Grote opgaven rond klimaat en landbouw
Nederland moet lastige keuzes gaan maken op het gebied van klimaat- en landbouwbeleid, zo concludeert het Planbureau voor de Leefomgeving (PBL) in zijn Balans van de Leefomgeving die gisteren uitkwam.
We stoten nog te veel broeikasgassen uit om de doelstellingen van Parijs te halen, onderdelen van onze landbouw lopen tegen maatschappelijk en ecologische grenzen aan en de biodiversiteit staat onder druk.
Het zijn enkele van de meest urgente constateringen die het PBL doet in zijn tweejaarlijkse analyse van onze leefomgeving.
Goed nieuws is er ook te melden. De lucht is schoner dan een paar decennia geleden, ons voedsel is betaalbaar en veilig, onze woningen zijn energiezuiniger dan vroeger en het weggennet is fijnmaziger en veiliger geworden, zo schrijft het PBL (hoewel je bij dat laatste je vraagtekens kunt zetten) .
Klimaat
Het Planbureau constateert dat Nederland flink op gang is gekomen met beleid om de gestelde klimaatdoelen te halen. Eind dit jaar ligt er hopelijk een definitief Klimaatakkoord (lees: ‘Hoofdlijnen Klimaatakkoord bekend’).
Dit levert wel pittige opgaven op. Neem het gasloos maken van woningen. Afhankelijk van hoe snel dat op gang komt, moeten er tussen 2030 en 2040 tussen de 270.000 en 360.000 woningen per jaar van het gas af worden gehaald.

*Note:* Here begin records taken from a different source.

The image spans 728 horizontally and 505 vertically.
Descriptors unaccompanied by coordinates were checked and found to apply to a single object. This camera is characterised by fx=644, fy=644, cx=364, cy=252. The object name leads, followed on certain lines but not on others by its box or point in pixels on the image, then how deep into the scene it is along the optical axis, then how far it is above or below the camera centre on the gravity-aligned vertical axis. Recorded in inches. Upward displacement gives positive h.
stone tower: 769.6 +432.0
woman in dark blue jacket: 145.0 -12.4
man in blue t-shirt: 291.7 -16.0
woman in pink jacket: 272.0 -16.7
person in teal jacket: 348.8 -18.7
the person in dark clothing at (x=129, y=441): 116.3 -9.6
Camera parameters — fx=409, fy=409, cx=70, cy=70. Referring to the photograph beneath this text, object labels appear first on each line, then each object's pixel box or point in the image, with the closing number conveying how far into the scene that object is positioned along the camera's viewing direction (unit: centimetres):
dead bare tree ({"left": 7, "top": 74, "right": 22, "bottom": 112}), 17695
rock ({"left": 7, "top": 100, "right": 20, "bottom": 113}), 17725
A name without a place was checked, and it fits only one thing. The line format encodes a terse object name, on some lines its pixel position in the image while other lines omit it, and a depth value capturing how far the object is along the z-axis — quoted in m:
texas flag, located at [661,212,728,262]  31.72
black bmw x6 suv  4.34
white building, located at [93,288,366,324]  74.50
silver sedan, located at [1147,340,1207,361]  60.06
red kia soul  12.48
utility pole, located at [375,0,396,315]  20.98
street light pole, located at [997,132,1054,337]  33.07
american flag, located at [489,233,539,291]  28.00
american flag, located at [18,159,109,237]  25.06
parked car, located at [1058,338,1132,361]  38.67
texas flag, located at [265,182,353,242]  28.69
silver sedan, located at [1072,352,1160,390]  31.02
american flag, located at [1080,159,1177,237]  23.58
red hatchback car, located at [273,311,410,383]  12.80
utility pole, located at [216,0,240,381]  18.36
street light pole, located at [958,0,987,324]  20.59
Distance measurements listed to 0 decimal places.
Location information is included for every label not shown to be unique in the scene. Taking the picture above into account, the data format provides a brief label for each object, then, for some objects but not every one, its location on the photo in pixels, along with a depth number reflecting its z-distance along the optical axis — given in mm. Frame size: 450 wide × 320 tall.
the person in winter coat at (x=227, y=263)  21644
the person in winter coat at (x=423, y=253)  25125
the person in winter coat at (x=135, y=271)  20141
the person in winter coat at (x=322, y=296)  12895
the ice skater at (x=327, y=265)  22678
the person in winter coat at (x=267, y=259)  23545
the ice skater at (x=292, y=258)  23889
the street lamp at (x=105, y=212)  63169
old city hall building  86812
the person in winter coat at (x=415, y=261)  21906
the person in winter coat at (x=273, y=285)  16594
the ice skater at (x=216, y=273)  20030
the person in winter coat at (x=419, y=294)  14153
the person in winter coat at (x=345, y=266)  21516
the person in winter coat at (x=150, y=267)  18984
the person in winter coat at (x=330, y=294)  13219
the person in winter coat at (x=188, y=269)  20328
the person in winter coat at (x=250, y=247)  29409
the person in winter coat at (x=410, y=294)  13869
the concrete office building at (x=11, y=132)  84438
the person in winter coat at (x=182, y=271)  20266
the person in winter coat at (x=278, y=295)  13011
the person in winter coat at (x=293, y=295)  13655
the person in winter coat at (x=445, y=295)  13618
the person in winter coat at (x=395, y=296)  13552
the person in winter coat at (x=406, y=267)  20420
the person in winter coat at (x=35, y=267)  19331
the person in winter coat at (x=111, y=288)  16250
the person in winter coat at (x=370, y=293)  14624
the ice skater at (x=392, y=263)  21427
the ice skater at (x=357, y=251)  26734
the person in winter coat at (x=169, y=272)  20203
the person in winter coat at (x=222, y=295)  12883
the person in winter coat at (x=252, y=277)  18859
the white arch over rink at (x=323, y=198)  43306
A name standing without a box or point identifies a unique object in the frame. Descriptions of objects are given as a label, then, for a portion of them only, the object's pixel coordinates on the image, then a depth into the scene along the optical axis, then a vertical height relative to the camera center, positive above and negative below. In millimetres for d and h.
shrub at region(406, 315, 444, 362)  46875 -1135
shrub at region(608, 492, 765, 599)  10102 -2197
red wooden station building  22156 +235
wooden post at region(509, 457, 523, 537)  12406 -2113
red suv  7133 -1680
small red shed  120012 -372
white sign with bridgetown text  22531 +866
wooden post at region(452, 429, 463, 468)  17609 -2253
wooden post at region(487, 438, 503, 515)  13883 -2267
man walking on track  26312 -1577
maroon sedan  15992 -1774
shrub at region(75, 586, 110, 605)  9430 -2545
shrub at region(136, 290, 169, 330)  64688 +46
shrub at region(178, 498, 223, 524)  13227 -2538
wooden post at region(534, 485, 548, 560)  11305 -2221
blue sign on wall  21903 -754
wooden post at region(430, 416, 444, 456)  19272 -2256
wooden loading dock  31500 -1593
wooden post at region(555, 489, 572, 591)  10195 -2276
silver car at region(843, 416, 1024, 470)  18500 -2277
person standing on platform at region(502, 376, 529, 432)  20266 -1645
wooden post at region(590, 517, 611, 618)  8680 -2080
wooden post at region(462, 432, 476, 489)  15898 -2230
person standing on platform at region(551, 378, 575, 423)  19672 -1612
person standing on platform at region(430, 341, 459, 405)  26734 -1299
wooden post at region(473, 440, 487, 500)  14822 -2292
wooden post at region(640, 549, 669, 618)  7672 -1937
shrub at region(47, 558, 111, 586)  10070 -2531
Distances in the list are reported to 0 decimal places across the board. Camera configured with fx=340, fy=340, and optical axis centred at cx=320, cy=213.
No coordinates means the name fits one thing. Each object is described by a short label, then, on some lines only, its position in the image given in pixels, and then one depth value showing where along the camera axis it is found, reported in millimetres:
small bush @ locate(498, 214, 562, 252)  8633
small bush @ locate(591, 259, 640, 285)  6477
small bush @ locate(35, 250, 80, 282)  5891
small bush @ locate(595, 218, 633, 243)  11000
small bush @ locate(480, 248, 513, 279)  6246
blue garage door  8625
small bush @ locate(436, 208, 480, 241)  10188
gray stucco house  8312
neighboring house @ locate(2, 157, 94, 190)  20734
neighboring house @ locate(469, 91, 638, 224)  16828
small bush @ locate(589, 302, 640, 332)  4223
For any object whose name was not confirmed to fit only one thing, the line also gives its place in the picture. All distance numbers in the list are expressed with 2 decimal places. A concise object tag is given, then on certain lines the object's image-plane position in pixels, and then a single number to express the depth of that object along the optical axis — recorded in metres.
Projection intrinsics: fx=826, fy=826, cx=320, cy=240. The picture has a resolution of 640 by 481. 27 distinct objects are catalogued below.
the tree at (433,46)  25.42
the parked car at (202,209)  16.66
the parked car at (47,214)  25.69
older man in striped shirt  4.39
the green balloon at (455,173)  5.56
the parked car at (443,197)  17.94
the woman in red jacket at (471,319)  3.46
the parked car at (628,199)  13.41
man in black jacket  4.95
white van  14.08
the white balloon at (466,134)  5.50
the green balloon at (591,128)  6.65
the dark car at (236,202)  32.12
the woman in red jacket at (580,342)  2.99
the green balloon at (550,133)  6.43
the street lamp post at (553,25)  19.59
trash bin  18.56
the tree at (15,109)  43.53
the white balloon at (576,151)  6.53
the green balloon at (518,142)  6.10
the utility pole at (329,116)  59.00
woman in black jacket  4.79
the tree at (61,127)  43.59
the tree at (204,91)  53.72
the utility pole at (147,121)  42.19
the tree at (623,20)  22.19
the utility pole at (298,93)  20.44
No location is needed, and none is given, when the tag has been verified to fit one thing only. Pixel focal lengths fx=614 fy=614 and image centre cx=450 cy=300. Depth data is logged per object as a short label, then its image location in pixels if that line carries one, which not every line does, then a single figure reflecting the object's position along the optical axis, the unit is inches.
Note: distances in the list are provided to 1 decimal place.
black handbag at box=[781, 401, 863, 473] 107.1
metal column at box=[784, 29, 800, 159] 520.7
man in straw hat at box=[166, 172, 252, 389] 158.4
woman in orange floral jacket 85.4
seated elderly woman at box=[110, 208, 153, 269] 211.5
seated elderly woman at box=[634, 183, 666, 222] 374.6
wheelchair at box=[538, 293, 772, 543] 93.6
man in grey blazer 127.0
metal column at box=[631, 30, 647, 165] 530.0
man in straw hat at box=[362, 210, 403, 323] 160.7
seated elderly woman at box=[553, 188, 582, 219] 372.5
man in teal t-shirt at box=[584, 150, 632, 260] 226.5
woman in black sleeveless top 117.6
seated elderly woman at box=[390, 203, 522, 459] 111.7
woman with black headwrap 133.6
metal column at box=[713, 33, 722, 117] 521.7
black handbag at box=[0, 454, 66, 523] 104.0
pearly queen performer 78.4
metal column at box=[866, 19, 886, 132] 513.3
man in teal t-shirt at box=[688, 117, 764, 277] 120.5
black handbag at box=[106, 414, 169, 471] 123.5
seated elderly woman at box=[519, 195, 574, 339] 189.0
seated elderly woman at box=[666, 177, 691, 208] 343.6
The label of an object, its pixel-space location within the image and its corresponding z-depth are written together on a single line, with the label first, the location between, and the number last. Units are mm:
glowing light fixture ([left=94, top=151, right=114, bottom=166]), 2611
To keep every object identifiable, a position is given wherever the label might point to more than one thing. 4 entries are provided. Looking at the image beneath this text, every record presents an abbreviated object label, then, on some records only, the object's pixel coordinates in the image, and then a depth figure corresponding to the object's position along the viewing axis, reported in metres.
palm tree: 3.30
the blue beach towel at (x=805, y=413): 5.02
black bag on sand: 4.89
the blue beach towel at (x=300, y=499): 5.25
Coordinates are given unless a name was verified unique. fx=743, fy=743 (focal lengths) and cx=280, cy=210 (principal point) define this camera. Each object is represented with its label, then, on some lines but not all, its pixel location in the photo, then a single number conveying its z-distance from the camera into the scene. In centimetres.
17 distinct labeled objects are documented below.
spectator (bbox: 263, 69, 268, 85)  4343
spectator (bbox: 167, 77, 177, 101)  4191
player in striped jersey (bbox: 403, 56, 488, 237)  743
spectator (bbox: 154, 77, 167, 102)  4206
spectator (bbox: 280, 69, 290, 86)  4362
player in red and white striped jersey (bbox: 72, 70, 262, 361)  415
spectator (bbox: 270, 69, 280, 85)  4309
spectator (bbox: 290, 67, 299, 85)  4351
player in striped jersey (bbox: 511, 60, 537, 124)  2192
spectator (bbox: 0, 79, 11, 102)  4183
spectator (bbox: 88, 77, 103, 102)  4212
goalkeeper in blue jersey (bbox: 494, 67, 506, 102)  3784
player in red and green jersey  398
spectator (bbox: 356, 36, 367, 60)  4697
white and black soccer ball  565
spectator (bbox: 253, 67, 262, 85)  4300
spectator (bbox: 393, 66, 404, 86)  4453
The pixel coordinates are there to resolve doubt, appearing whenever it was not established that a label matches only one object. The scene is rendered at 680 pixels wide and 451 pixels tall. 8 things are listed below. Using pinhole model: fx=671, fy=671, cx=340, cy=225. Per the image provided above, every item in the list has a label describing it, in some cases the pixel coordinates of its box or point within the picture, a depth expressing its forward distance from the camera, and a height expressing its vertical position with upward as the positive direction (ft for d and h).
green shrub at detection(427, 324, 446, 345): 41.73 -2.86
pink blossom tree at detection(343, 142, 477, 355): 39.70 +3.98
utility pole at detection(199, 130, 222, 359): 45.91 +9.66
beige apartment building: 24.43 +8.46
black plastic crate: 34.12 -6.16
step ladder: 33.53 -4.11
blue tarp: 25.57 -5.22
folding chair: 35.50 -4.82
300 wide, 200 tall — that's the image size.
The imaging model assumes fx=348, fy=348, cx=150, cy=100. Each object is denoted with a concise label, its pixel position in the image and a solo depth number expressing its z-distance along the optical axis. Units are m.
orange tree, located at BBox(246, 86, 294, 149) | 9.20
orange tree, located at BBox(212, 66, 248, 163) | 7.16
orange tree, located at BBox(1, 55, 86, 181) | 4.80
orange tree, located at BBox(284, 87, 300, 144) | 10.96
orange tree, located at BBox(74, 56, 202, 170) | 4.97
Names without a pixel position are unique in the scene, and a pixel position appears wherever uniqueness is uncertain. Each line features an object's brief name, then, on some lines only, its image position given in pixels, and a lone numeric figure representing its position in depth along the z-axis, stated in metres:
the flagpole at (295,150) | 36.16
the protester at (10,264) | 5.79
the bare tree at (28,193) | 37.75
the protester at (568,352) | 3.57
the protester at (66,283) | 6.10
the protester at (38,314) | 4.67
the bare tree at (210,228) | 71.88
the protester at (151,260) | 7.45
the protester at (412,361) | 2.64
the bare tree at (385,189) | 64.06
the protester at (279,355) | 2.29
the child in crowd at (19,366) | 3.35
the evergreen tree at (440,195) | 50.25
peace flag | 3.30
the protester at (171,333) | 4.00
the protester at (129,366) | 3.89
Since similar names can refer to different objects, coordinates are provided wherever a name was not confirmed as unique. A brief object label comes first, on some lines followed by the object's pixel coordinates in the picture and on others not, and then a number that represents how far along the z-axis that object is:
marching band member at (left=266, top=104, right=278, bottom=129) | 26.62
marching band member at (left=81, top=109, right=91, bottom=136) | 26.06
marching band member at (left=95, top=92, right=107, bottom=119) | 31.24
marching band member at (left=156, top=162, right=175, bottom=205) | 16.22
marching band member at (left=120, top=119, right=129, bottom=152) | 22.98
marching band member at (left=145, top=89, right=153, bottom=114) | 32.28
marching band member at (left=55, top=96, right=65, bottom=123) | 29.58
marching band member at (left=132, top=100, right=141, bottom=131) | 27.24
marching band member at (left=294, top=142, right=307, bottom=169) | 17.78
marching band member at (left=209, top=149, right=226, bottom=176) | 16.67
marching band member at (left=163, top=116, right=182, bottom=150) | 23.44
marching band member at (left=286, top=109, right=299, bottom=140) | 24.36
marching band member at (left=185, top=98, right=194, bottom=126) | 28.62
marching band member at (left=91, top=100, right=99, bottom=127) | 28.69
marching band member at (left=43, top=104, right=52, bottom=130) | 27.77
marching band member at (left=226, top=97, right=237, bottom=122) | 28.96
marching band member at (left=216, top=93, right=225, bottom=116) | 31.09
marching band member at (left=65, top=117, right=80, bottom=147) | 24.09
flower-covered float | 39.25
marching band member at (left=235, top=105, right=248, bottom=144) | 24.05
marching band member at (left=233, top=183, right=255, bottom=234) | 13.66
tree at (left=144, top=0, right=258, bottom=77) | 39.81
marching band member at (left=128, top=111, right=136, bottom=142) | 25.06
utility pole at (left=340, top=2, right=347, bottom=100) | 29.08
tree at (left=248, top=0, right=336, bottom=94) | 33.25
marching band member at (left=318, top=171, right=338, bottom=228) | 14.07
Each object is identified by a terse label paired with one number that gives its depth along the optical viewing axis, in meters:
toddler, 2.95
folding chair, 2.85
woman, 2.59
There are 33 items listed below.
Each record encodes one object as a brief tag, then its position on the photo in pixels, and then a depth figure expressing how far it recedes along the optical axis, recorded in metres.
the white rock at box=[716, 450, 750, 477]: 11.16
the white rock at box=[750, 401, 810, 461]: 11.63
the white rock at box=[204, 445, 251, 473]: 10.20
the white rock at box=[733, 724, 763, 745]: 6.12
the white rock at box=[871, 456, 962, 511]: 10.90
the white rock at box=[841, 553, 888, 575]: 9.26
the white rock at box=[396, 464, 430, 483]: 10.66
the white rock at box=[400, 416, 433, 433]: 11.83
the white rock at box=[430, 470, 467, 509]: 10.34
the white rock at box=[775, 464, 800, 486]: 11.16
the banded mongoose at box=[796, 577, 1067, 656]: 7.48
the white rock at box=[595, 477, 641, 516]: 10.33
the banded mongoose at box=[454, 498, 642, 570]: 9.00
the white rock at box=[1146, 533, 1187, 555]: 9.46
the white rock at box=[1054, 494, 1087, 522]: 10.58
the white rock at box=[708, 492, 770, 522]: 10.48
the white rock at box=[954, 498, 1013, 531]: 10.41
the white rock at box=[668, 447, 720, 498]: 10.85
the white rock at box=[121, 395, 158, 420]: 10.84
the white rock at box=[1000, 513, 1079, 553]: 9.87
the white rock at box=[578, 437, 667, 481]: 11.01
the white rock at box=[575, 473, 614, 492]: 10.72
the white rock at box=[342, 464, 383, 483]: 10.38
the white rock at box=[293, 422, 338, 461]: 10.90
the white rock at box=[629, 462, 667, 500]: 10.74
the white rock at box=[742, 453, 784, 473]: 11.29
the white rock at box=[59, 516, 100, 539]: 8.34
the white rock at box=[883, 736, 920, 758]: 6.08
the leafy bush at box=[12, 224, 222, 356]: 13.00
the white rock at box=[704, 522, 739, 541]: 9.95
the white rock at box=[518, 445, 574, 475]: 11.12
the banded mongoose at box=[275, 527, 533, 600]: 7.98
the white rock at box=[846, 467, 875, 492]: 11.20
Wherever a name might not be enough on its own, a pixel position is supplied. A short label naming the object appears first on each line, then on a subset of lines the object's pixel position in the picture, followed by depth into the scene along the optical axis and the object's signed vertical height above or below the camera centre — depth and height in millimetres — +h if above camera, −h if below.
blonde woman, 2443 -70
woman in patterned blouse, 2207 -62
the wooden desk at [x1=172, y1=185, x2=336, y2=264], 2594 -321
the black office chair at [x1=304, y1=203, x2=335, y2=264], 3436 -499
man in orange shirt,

Een enorme opgave.
Lasten verdeeld
De energietransitie kost een hoop geld, dus de vraag dringt zich op hoe die lasten worden verdeeld. ‘Maatregelen als het beprijzen van energiegebruik en strengere normen voor energiezuinige huizen moeten niet leiden tot te sterk toenemende lastenverschillen tussen huishoudens. Zulke ongelijkheid zou kunnen komen doordat mensen toevallig in een oud huis wonen of in een wijk waar het gas eerder wordt afgesloten dan in andere’, lezen we in het rapport.
Ook pleiten de auteurs van het rapport voor het combineren van klimaatmaatregelen met acties die de kwaliteit van de leefomgeving verbeteren. Dit zijn maatregelen die bijdragen aan een betere gezondheid van mensen en een mooier landschap.
Landbouw
Als er één sector is die de komende jaren wel móet veranderen, is het de landbouw. Om te beginnen is te prijzen hoe efficiënt de Nederlandse boeren en tuinders voedsel voor ons produceren. De bedrijfstak legt daarbij echter wel een heel zware druk op het milieu; denk aan de megastallen met varkens of het fijn stof uit kippenboerderijen.
Welke kant het op moet met de Nederlandse landbouwsector is nog niet duidelijk. Afzonderlijke doelen werken elkaar vaak tegen: het verduurzamen van productie en consumptie kan lastig samengaan met de wens om een toonaangevende speler te zijn of worden op de wereldmarkt. Duidelijk is wel dat we (deels) weg moeten van de dierlijke productie en consumptie.
Samen in debat
Boeren willen vaak wel veranderen, maar zitten vast in een bestaande productieketen en eerder gemaakt bedrijfskeuzes, zoals het aangaan van leningen. Het PBL roept alle betrokken partijen dan ook op samen in debat te gaan over welke tegenstrijdige belangen er zijn en welke waarden er botsen. Hieruit zou een overeenkomst kunnen volgen – noem het een Landbouwakkoord – waarmee de overheid een samenhangend plan kan maken voor de landbouwsector in Nederland.
Doen we dat niet, waarschuwt het PBL, dan gaan boerenbedrijven waarschijnlijk door op de weg van intensivering en schaalvergroting. Het moment kan dan komen dat de maatschappij dit niet meer accepteert of dat de overheid moet ingrijpen vanwege klimaatdoelen. Op dat moment lopen getroffen boeren het risico dat ze geen tijd meer hebben om zich aan te passen.